Summary
Between 8:30 AM and 11:30 AM PST on December 3rd, 2025, customers in the Prod-2 environment experienced issues where some CI builds remained stuck in the Queued state despite being under their concurrency limits. New builds continued running, but previously queued executions did not transition to Running until a fix was deployed.
Root Cause
A recently introduced change in the concurrency queuing logic caused stale messages remain in the Redis queue.These stale messages could not be processed because their corresponding executions had already been aborted and their metadata removed.he dequeue poller repeatedly attempted to acquire a lock for these messages and failed, placing them back at the head of the queue, preventing newer queued executions from being processed.

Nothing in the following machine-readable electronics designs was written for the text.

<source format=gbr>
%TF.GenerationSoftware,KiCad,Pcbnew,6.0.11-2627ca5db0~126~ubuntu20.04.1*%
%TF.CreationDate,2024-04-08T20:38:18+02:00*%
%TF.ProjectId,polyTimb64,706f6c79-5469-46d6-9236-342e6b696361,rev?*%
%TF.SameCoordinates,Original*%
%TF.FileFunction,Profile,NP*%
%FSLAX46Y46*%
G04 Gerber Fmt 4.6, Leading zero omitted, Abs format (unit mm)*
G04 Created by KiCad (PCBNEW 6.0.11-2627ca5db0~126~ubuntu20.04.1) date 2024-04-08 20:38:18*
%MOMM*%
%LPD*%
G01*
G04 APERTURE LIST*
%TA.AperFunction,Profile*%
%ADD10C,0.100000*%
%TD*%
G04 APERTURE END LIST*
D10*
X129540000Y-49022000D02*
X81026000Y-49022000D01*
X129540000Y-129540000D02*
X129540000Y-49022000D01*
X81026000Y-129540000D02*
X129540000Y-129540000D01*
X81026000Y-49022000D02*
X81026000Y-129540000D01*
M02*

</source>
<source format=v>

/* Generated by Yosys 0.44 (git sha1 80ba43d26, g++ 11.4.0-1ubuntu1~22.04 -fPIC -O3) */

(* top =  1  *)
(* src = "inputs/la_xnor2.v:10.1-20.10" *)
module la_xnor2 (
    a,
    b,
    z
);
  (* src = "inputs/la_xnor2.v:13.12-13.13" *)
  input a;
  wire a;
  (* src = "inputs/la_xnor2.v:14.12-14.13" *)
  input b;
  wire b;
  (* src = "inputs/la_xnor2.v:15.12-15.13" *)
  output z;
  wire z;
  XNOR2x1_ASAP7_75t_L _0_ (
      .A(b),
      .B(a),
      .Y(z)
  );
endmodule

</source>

The missing fallback logic to clean up stale messages resulted in older builds remaining perpetually queued.
Impact
- New builds continued to run normally, but older queued executions did not start until the fix was applied.
- The issue was isolated to a subset of executions for a single customer; other customers and modules did not experience service degradation.
Remediation
Immediate:
- Increased concurrency limits for the affected customer to ensure no new builds were queued.

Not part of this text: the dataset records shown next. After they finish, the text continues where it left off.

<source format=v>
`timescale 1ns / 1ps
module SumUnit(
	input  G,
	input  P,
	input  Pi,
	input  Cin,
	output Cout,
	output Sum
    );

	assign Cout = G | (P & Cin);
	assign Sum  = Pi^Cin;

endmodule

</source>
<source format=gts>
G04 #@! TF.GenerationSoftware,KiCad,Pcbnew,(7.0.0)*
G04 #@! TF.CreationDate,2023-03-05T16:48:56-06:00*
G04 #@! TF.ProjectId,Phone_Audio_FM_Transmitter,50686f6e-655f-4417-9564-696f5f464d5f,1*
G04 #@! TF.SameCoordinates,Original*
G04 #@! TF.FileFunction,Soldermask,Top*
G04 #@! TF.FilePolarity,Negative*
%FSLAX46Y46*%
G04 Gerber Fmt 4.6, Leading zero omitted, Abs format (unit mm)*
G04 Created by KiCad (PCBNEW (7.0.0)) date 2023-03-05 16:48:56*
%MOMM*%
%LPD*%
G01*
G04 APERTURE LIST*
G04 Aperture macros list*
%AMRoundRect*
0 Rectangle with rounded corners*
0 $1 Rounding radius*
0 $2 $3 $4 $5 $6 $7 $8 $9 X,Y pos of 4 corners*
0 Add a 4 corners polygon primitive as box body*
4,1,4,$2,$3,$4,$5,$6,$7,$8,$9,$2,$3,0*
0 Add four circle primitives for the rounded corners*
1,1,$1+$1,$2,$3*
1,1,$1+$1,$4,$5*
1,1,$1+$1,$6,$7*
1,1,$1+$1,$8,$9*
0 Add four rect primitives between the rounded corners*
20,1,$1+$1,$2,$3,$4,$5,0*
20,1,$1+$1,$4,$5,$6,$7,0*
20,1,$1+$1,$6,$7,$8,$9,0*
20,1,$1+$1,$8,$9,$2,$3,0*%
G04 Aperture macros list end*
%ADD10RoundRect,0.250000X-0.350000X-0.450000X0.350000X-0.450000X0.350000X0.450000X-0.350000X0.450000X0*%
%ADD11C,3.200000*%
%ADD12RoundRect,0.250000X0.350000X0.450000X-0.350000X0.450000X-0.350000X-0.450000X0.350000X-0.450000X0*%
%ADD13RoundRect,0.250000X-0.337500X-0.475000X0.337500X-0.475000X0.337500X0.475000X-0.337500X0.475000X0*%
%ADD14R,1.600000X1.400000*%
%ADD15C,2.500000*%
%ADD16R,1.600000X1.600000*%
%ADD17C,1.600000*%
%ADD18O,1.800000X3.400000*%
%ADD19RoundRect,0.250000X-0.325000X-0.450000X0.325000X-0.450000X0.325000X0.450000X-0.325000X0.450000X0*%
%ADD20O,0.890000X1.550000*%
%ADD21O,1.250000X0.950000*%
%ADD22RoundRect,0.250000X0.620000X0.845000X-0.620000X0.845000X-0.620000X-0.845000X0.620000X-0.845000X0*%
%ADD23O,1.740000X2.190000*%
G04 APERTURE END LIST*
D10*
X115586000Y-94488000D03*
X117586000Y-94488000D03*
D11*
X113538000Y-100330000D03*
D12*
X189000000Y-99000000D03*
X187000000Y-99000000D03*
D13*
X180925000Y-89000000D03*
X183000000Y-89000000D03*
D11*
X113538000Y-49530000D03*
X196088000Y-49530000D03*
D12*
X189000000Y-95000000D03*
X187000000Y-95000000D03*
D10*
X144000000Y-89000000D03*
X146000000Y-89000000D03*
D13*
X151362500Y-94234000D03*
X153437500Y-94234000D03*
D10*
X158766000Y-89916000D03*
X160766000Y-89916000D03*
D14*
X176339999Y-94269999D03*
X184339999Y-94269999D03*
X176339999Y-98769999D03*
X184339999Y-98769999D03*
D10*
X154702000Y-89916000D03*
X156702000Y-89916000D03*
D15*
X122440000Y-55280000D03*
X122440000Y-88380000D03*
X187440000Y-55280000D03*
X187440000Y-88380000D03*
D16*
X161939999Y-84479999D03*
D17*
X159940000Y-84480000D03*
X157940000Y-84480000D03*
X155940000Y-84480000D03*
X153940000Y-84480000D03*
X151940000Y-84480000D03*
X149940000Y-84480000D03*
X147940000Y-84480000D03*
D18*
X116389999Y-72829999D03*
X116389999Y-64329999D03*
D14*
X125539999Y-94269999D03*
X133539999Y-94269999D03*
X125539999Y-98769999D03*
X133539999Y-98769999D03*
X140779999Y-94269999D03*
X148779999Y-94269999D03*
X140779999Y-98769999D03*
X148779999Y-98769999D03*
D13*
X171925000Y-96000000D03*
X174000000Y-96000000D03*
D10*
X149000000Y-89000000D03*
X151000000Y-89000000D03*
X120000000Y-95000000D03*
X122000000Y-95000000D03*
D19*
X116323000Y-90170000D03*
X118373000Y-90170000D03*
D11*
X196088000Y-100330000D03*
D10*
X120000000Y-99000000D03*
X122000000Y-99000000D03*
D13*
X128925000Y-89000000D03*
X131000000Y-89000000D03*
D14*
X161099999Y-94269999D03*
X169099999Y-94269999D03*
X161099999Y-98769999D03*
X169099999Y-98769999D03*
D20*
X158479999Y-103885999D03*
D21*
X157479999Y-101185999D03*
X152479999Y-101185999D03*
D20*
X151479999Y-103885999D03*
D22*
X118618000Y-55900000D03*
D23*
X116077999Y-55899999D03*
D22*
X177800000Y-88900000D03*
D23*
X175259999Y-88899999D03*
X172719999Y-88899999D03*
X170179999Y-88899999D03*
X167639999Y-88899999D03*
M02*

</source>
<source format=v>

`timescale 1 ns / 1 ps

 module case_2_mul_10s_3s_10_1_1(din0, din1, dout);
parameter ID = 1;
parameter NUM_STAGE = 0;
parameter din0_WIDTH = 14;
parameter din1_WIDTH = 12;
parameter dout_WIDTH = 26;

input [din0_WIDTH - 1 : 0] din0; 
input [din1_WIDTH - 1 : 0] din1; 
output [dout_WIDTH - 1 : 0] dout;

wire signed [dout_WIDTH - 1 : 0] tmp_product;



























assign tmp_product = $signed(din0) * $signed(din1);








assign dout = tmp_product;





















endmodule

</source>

- Deployed a hotfix that cleaned up stale messages and allowed queued builds to transition to Running.
Permanent:
- Updated the locking flow to detect when execution metadata is missing and safely clean up stale messages
Action Items
- Add fallback logic to safely delete stale queue messages when lock acquisition fails due to missing execution metadata.
- Add retries and improved cleanup handling when ACK operations fail.
- Enhance monitoring to detect queue buildup or repeated unack patterns earlier.
- Expand testing coverage for concurrency queue edge cases, including aborted pipelines and metadata cleanup races.